La blépharite peut revêtir différentes formes cliniques en fonction de la cause (photos 2 et 3). Elle est souvent le reflet d’une affection sous-jacente.

1. Étiologie

La blépharite peut avoir une origine :

– traumatique : griffure de congénère ou de prédateur (lésions traumatiques telles que les plaies, etc.) ;

– bactérienne : Pasteurella multocida, Staphylococcus aureus (blépharoconjonctivite purulente), Treponema cuniculi (agent de la syphilis : vésicules, ulcères et croûtes en régions faciale et génitale), etc. ;

– virale : virus de la myxomatose (myxomes, blépharo-conjonctivite bilatérale œdémateuse) ;

– fongique : dermatophytose à Trichophyton mentagrophytes (alopécie, érythème, squamosis) ;

– parasitaire : gale notoédrique à Notoedres cati, gale sarcoptique à Sarcoptes scabiei [8, 27, 28, 37].

2. Traitement

Le traitement est étiologique : gestion des plaies par suture ou cicatrisation par seconde intention lors d’atteinte traumatique, antibiothérapie pour une atteinte bactérienne, absence de traitement efficace en cas de myxomatose (la vaccination seule étant performante), traitement antifongique lors de dermatophytose (tableaux 1 et 2).

CONJONCTIVITE

La conjonctivite se traduit par un œdème et une rougeur de la conjonctive, et une douleur (blépharospasme), associés à un écoulement oculaire (photo 4, tableau 3).

1. Étiologie

Elle peut être d’origine :

– irritative ou traumatique : ectropion, entropion, litière ou foin poussiéreux, litière souillée par les urines, corps étranger végétal, griffure de congénère ou de prédateur, etc. ;

– bactérienne : Bordetella bronchiseptica, Pasteurella multocida (agent pathogène primaire ou secondaire), Staphylococcus aureus (isolement fréquent), Streptococcus spp., Treponema cuniculi (agent de la syphilis), Chlamydophila spp., etc. Ces infections sont souvent opportunistes et secondaires à une irritation, et les bactéries incriminées ont fréquemment un tropisme respiratoire ;

– virale : virus de la myxomatose ;

– ou être secondaire à une dacryocystite [8, 9, 12, 28, 29, 32, 36, 37, 50].

2. Traitement

Le traitement repose sur l’éviction de la cause irritative lorsqu’elle existe, sur une antibiothérapie locale, et sur une antibiothérapie par voie générale lors de syphilis ou d’atteinte sévère. La mise en place d’un traitement anti-inflammatoire est indispensable et doit être précoce (encadré 2).

SYNDROME OCCLUSIF CORNÉEN

1. Clinique et étiologie

Le syndrome occlusif cornéen, ou membrane conjonctivale épicornéenne, correspond à une hyperplasie anormale bénigne de la conjonctive bulbaire, envahissant la cornée de manière centripète et non adhérente, partiellement ou totalement, de façon uni- ou, plus rarement, bilatérale.

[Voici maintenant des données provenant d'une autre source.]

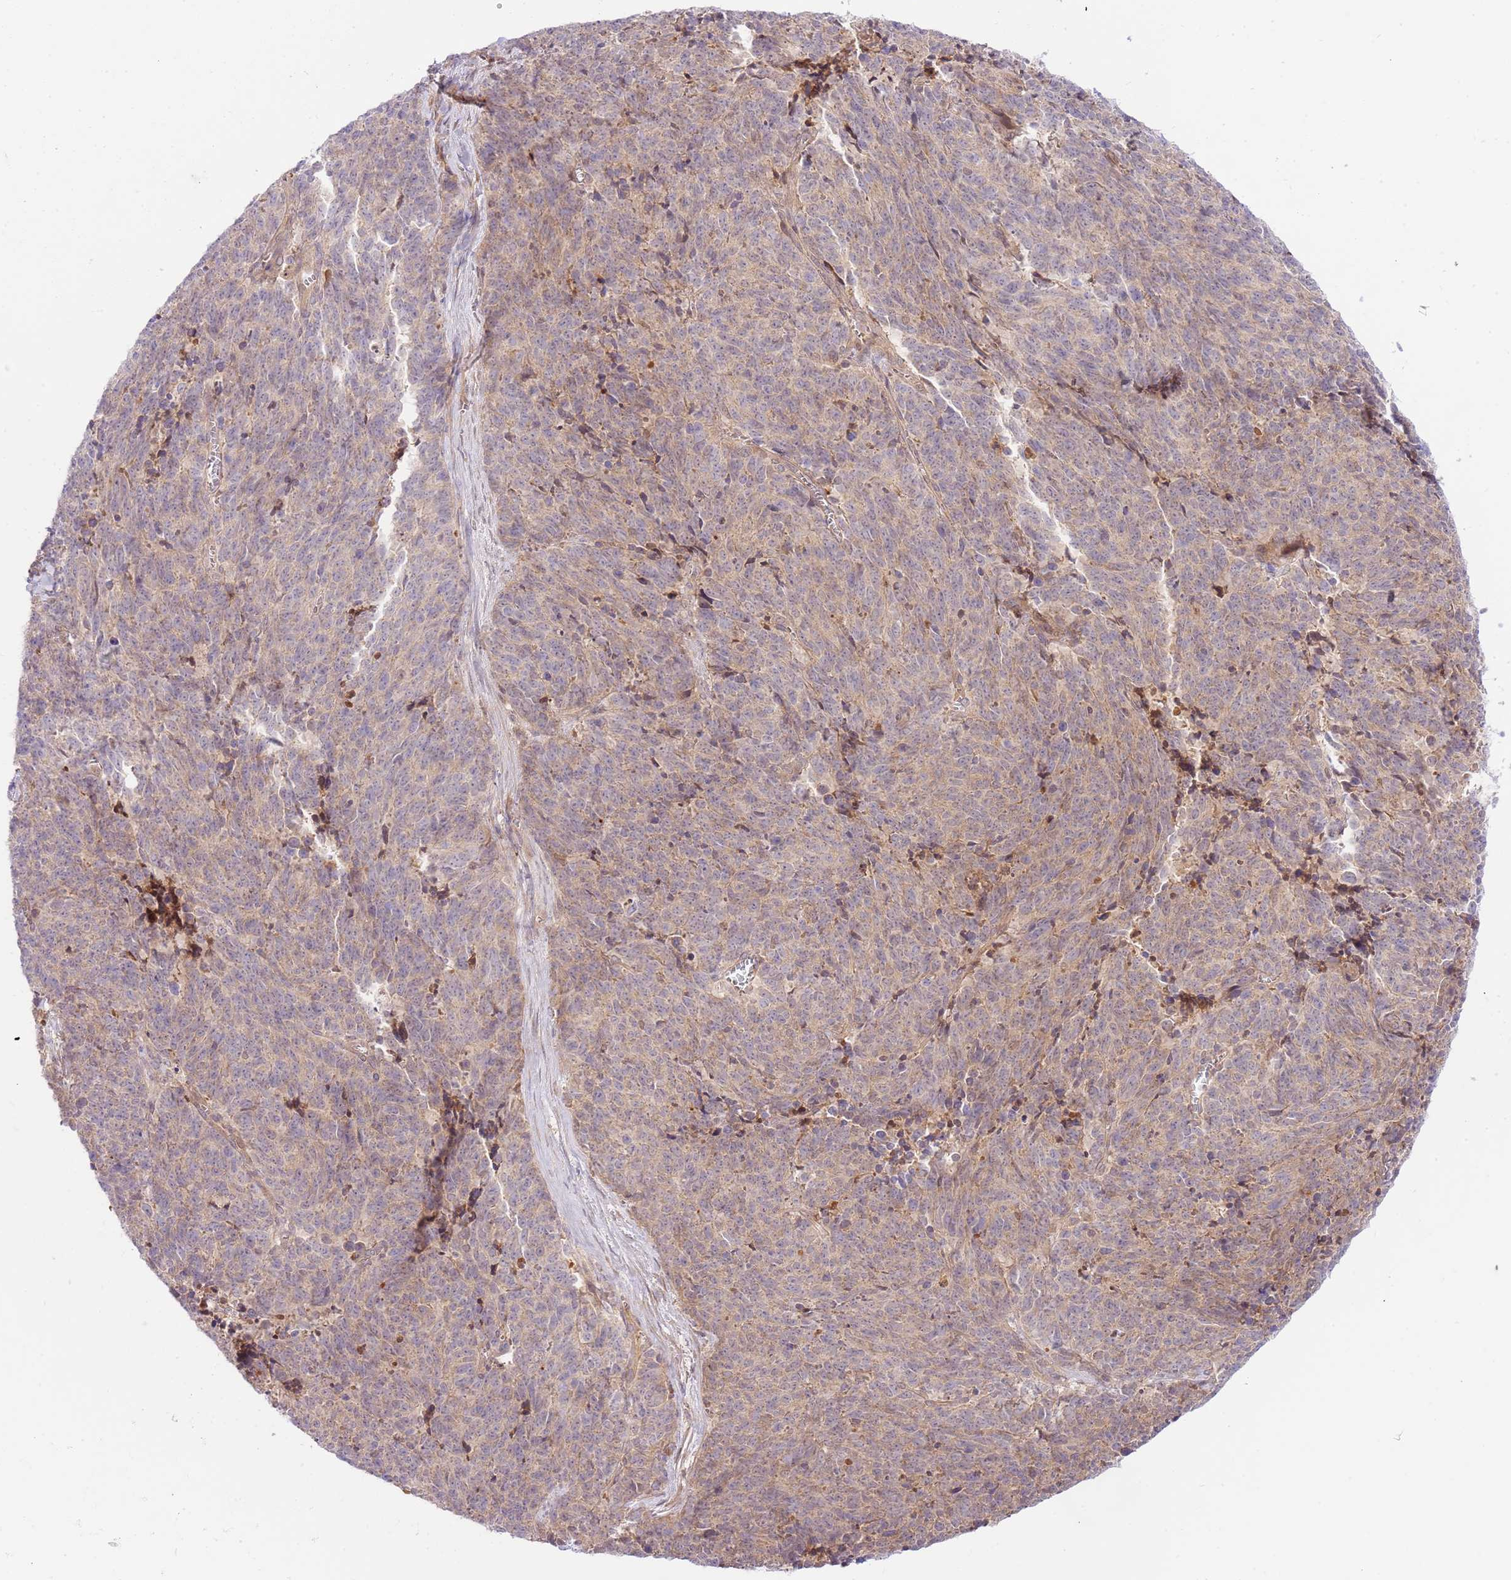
{"staining": {"intensity": "weak", "quantity": "<25%", "location": "cytoplasmic/membranous"}, "tissue": "cervical cancer", "cell_type": "Tumor cells", "image_type": "cancer", "snomed": [{"axis": "morphology", "description": "Squamous cell carcinoma, NOS"}, {"axis": "topography", "description": "Cervix"}], "caption": "Immunohistochemical staining of human squamous cell carcinoma (cervical) displays no significant positivity in tumor cells. Nuclei are stained in blue.", "gene": "C8G", "patient": {"sex": "female", "age": 29}}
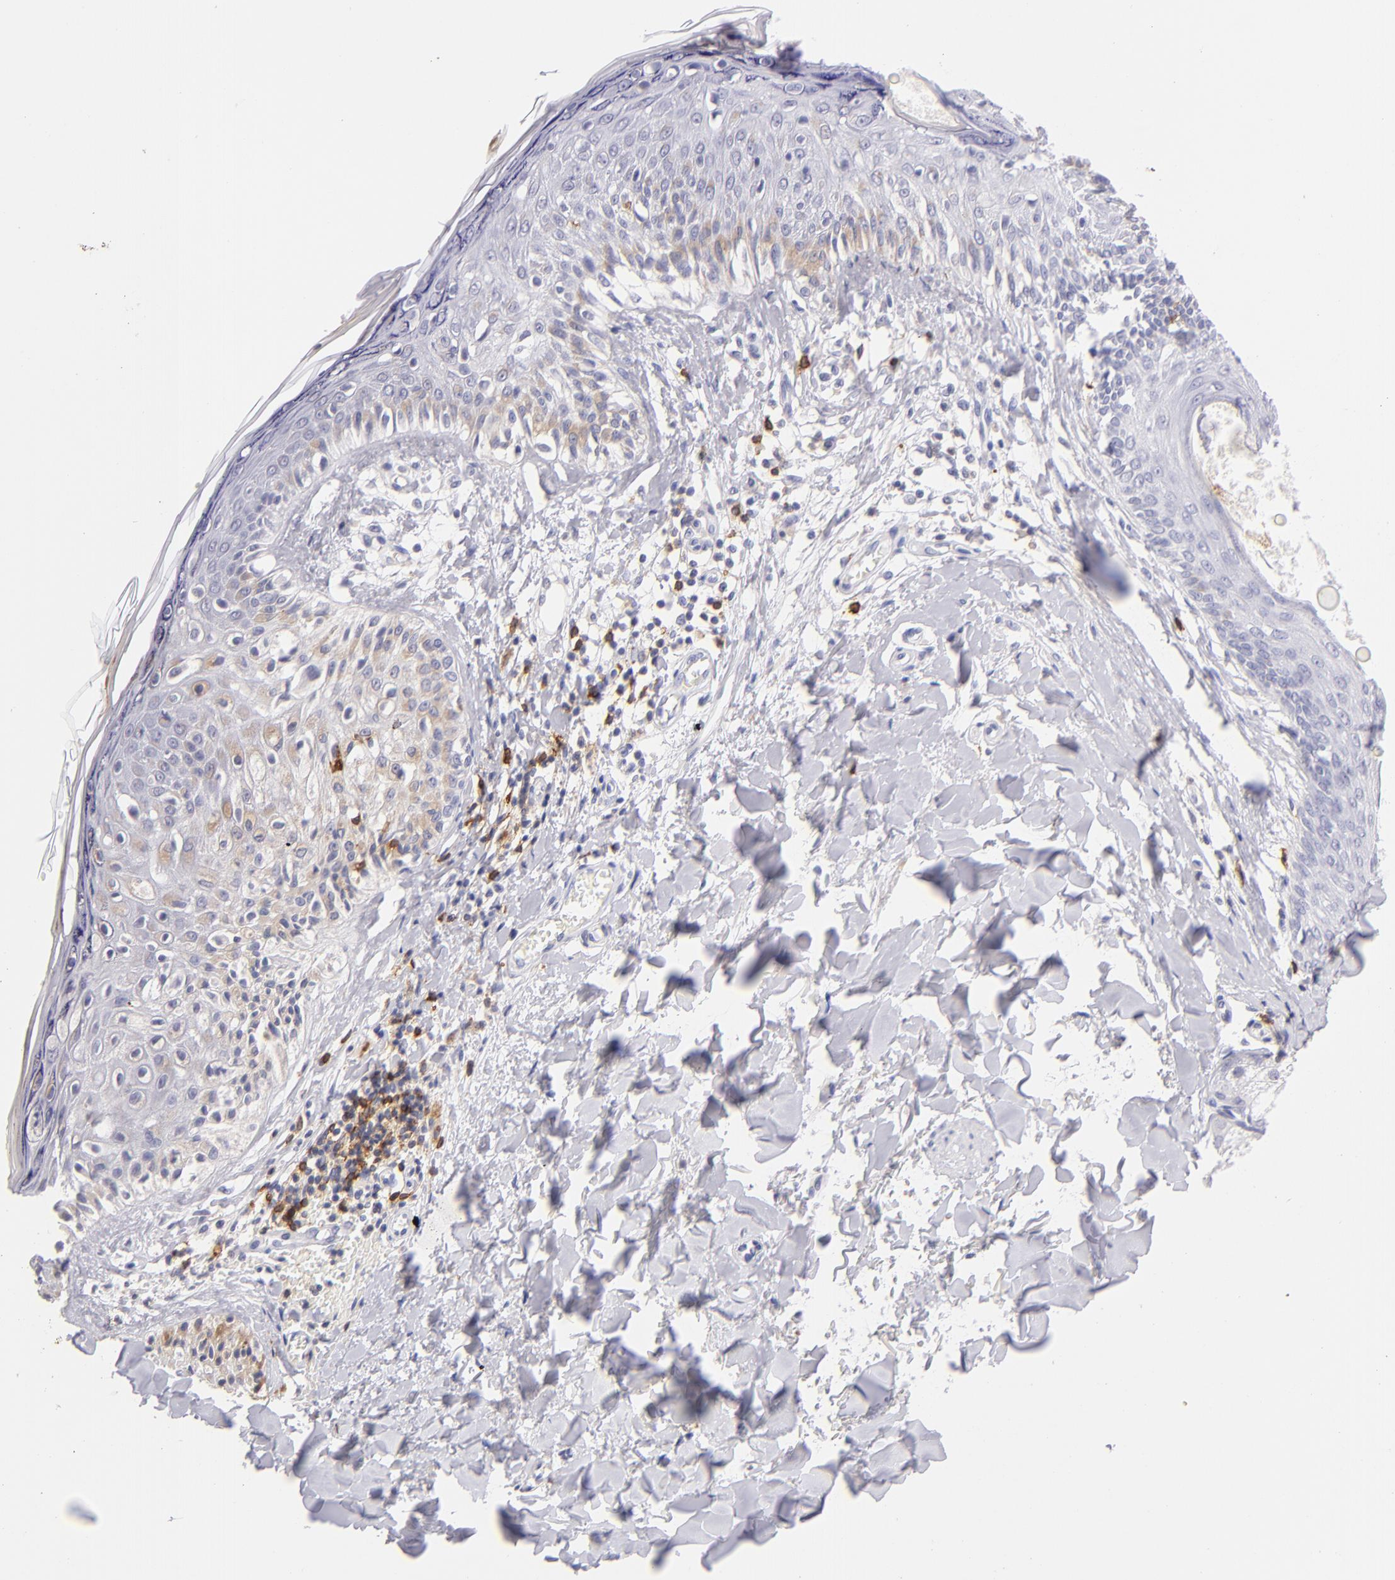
{"staining": {"intensity": "negative", "quantity": "none", "location": "none"}, "tissue": "melanoma", "cell_type": "Tumor cells", "image_type": "cancer", "snomed": [{"axis": "morphology", "description": "Malignant melanoma, NOS"}, {"axis": "topography", "description": "Skin"}], "caption": "An IHC histopathology image of melanoma is shown. There is no staining in tumor cells of melanoma. The staining is performed using DAB (3,3'-diaminobenzidine) brown chromogen with nuclei counter-stained in using hematoxylin.", "gene": "IL2RA", "patient": {"sex": "female", "age": 82}}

Généralement, aucune gêne visuelle n’est objectivable. Chez l’homme, il existe une affection semblable, le ptérygion. La cause est inconnue.

2. Traitement

Le traitement est chirurgical. Différentes techniques ont été décrites. L’exérèse seule aboutit à une récidive en quelques semaines, bien qu’un retrait large réalisé à quelques millimètres en arrière du limbe a permis la guérison dans un cas décrit. La méthode avec une fixation sans résection donne de bons résultats : la membrane est divisée en six parties égales, puis chacune est éversée et son bord central replacé au fond du cul-de-sac conjonctival où il est suturé au travers de la peau, avec le nœud à l’extérieur.

Les récidives peuvent être limitées par l’application de mitomycine C à 0,02 % sur la conjonctive pendant 3 minutes après l’intervention chirurgicale et celle de ciclosporine à 0,02 % sur l’œil opéré deux fois par jour pendant 1 à 2 mois [2, 8, 16, 20, 31, 35, 47-49, 55].

DACRYOCYSTITE

La dacryocystite est une inflammation des voies lacrymales se traduisant par un écoulement oculaire, parfois séreux (épiphora) ou purulent (lors de surinfection), en regard du canthus interne, qui entraîne une souillure du pelage (photos 5 à 8). La pression du canthus interne peut faire sourdre du pus par le point lacrymal. Une dilatation du sac lacrymal est parfois présente. La dacryocystite se complique d’une conjonctivite, d’une kératite, d’un ulcère cornéen et d’une pyodermite.

1. Étiologie

Cette affection oculaire peut avoir une origine :

– bactérienne : infection primaire par Pasteurella multocida ;

– dentaire (cas le plus fréquent) : élongation ou abcédation d’une racine dentaire, le plus souvent d’une incisive, entraînant l’obstruction et l’infection secondaire du canal nasolacrymal [22, 28, 36, 44, 47].

2. Diagnostic

La perméabilité des voies lacrymales peut être vérifiée par un test à la fluorescéine. Lors de dacryocystite, le cathétérisme des voies lacrymales est incontournable. Il est réalisé sous anesthésie générale. La paupière inférieure est éversée, et le point lacrymal repéré et cathétérisé à l’aide d’une sonde ou d’un cathéter de petit diamètre (24 ou 26 G). L’emploi d’une sonde plastique est à privilégier, une sonde métallique pouvant se révéler traumatique. Cet acte présente un double intérêt :

– un intérêt diagnostique, car il permet la réalisation d’une dacryocystographie ou d’un dacryoscanner, après injection de 1 à 2 ml de produit de contraste iodé. D’éventuelles anomalies dentaires, ainsi que des zones d’obstruction, de déformation, de dilatation ou de perforation des voies lacrymales peuvent alors être visualisées. Le recours au dacryoscanner est préférable, car cet examen permet de s’affranchir des superpositions osseuses et dentaires présentes lors d’un examen radiographique ;

– un intérêt thérapeutique, car il permet l’irrigation au sérum physiologique stérile, et l’évacuation du pus et des débris inflammatoires, qui peuvent être recueillis pour une analyse bactériologique.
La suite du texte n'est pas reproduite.